Dual delivery means providing parallel learning experiences for students on campus and online, giving staff flexibility in how to deliver teaching, and students flexibility in how they access their learning.
For the next academic year, the reality is that some students will learn exclusively online (because they cannot or choose not to travel to campus); a few students may do everything on campus – we have some subjects where there are no alternatives to physical face-to-face delivery; but the majority of students will do most things online and some things on campus.
Whilst we want to do as much on campus as possible, the reality of social distancing requirements means that we will have to be selective. We have already agreed that lectures will be online, preserving campus space for those activities that add the most value to the students’ experience. We would expect these would be released weekly to support staff and students.

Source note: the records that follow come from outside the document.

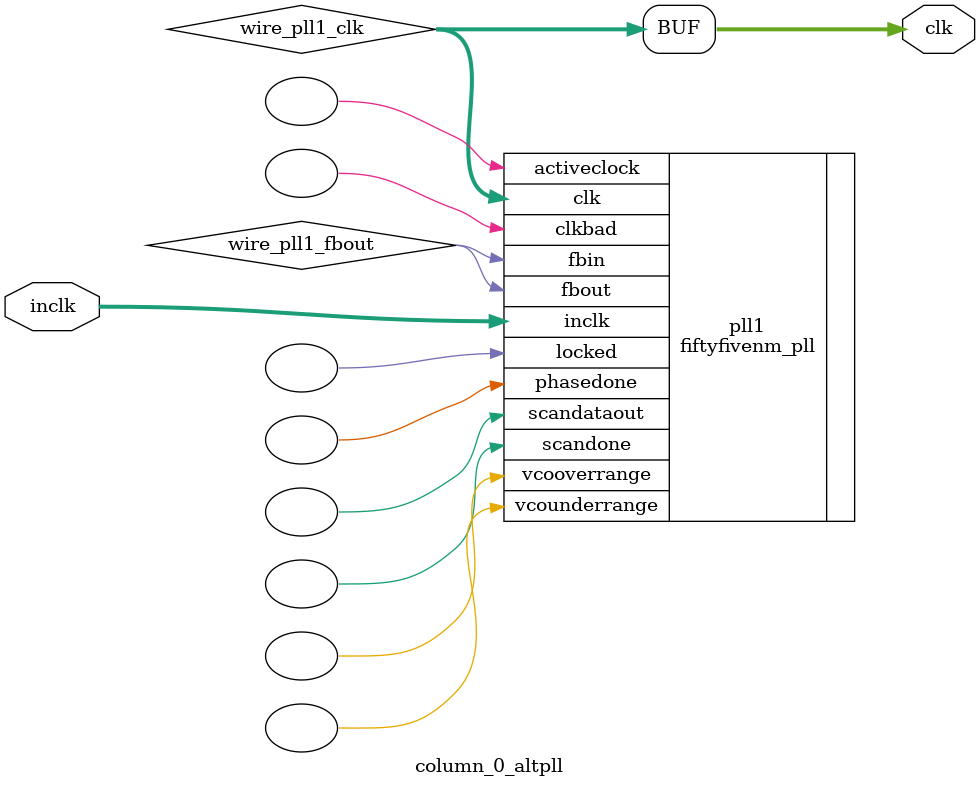
<source format=v>






//synthesis_resources = fiftyfivenm_pll 1 
//synopsys translate_off
`timescale 1 ps / 1 ps
//synopsys translate_on
module  column_0_altpll
	( 
	clk,
	inclk) /* synthesis synthesis_clearbox=1 */;
	output   [4:0]  clk;
	input   [1:0]  inclk;
`ifndef ALTERA_RESERVED_QIS
// synopsys translate_off
`endif
	tri0   [1:0]  inclk;
`ifndef ALTERA_RESERVED_QIS
// synopsys translate_on
`endif

	wire  [4:0]   wire_pll1_clk;
	wire  wire_pll1_fbout;

	fiftyfivenm_pll   pll1
	( 
	.activeclock(),
	.clk(wire_pll1_clk),
	.clkbad(),
	.fbin(wire_pll1_fbout),
	.fbout(wire_pll1_fbout),
	.inclk(inclk),
	.locked(),
	.phasedone(),
	.scandataout(),
	.scandone(),
	.vcooverrange(),
	.vcounderrange()
	`ifndef FORMAL_VERIFICATION
	// synopsys translate_off
	`endif
	,
	.areset(1'b0),
	.clkswitch(1'b0),
	.configupdate(1'b0),
	.pfdena(1'b1),
	.phasecounterselect({3{1'b0}}),
	.phasestep(1'b0),
	.phaseupdown(1'b0),
	.scanclk(1'b0),
	.scanclkena(1'b1),
	.scandata(1'b0)
	`ifndef FORMAL_VERIFICATION
	// synopsys translate_on
	`endif
	);
	defparam
		pll1.bandwidth_type = "auto",
		pll1.clk0_divide_by = 2000000,
		pll1.clk0_duty_cycle = 50,
		pll1.clk0_multiply_by = 403,
		pll1.clk0_phase_shift = "0",
		pll1.compensate_clock = "clk0",
		pll1.inclk0_input_frequency = 83333,
		pll1.operation_mode = "normal",
		pll1.pll_type = "auto",
		pll1.lpm_type = "fiftyfivenm_pll";
	assign
		clk = {wire_pll1_clk[4:0]};
endmodule //column_0_altpll
//VALID FILE

</source>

To illustrate how dual delivery could work, it may be helpful to think about seminars. For example, departments could alternate seminar groups, so that one week a group is online and the next they are on campus. Alternatively, we could run synchronous sessions where on-campus students and online students are together in the same seminar.
Other options include:
- Peer-support groups, drop-ins and online social events to give students the chance to reflect on their learning with fellow students
- 1-2-1 support through online academic and pastoral support meetings with tutors
- Some practical and lab-based work delivered in Summer 2021 to minimise disruption
Departments are working together to build a picture of how modules can be delivered in June and July in order to inform timetabling and to communicate to our students.
Where programmes require an earlier start or more practical study, we will be consulting closely with programme leaders to best deliver learning and take advice from the relevant professional bodies. This could include front-loading programmes with theoretical work in the earlier terms, considering summer schools for practical work or looking at different ways to deliver this element of teaching effectively while restrictions are in place.
While the dual-delivery approach will undoubtedly require us all to adapt and to work in different ways, we are working with departments on a programme-by-programme basis to make sure it is manageable. Very importantly we all need to recognise that we will have to stop doing some things for a while in order to deliver the programme.